Bamako (Mali): The junior officer who overthrew Mali's democratically elected leader earlier this month and dissolved the nation's constitution made a public U-turn on Sunday, declaring amid enormous international pressure that he was reinstating the 1992 constitution and planning to hold elections.

Capt. Amadou Haya Sanogo added that he would organize a national convention to agree on a transitional governmentwhich will organize free and fair elections. What he did not make clear is when the convention would be held, or when elections would take place, or if he would remain president during the transitional period.

Sanogo's announcement came as Tuareg rebels penetrated and seized control of the ancient northern city of Timbuktu, a move that deepens the crisis in the West African nation. Tuareg rebels took advantage of the chaos surrounding last week's coup in the faraway capital to take the town of Kidal, located 1,300 kilometers (800 miles) from Bamako on Friday.

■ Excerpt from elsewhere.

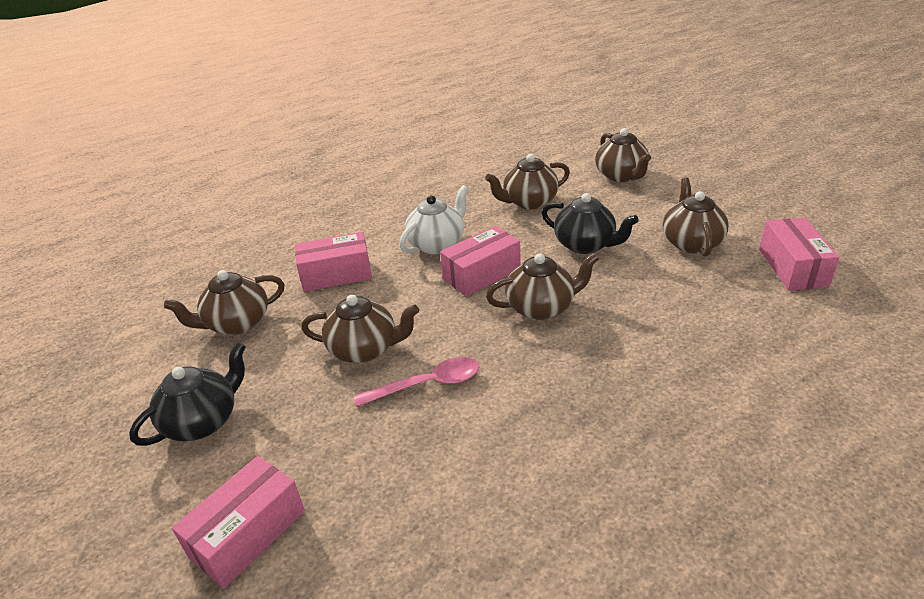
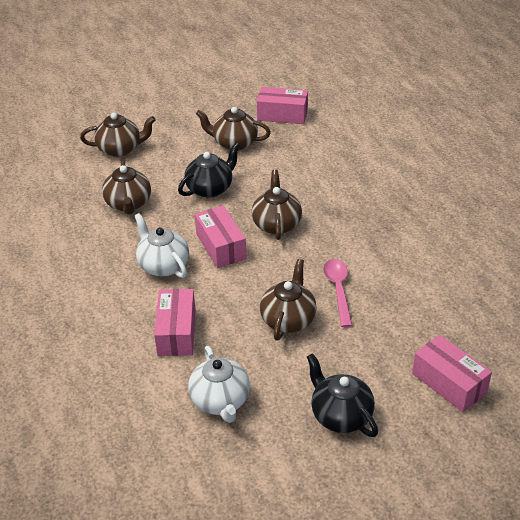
camera: 80 degrees left, 5 degrees up
(237, 323) = (220, 401): brown teapot -> white teapot

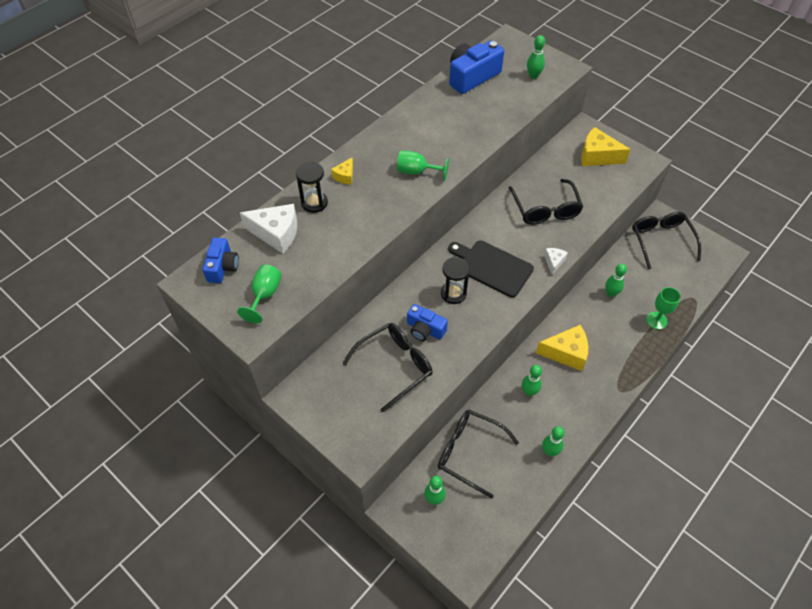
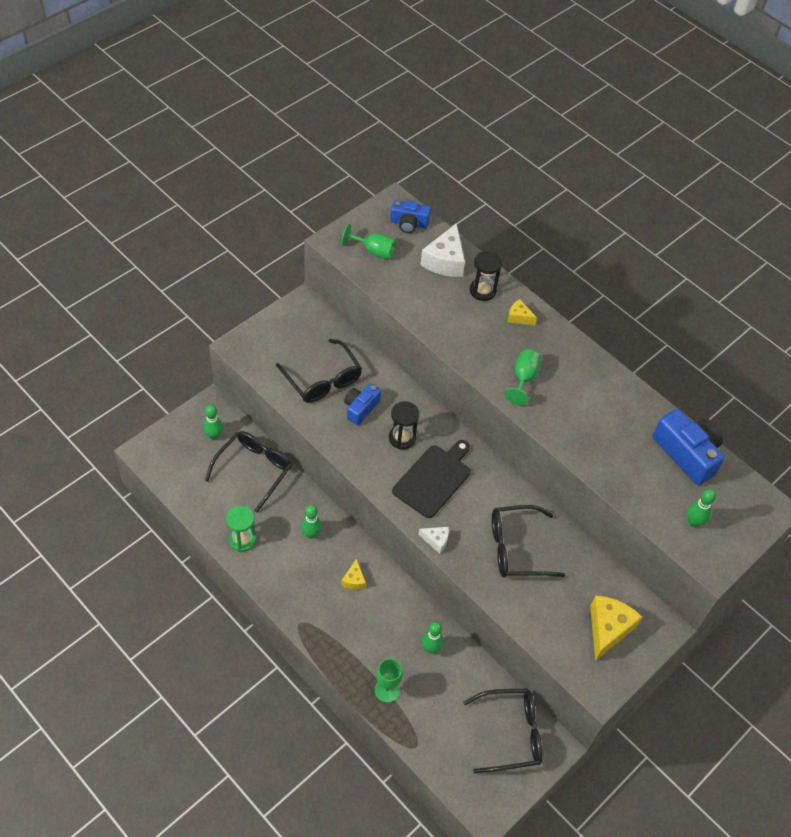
camera: 90 degrees right, 0 degrees up
(549, 451) = (242, 539): green bowling pin -> green hourglass
(566, 353) = (354, 580): yellow cheese -> yellow cheese, size x0.52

They seized the biggest northern city of Gao, located around 1,200 kilometers (745 miles) away on Saturday — cities that never fell in previous rebellions. A resident in
Timbuktu said that the rebels entered the town after a heavy firefight, and were going house to house asking people to remain calm.

Mali, once a model democracy, was plunged into crisis on March 21 when a mutiny erupted at the Kati military camp located around 10 kilometers (6 miles) from the presidential palace.

The 30-something Sanogo was one of the few officers who didn't flee the camp when the rank-and-file soldiers began rioting, and he quickly became their leader as they broke into the camp's armory, grabbed automatic weapons and headed for the seat of government.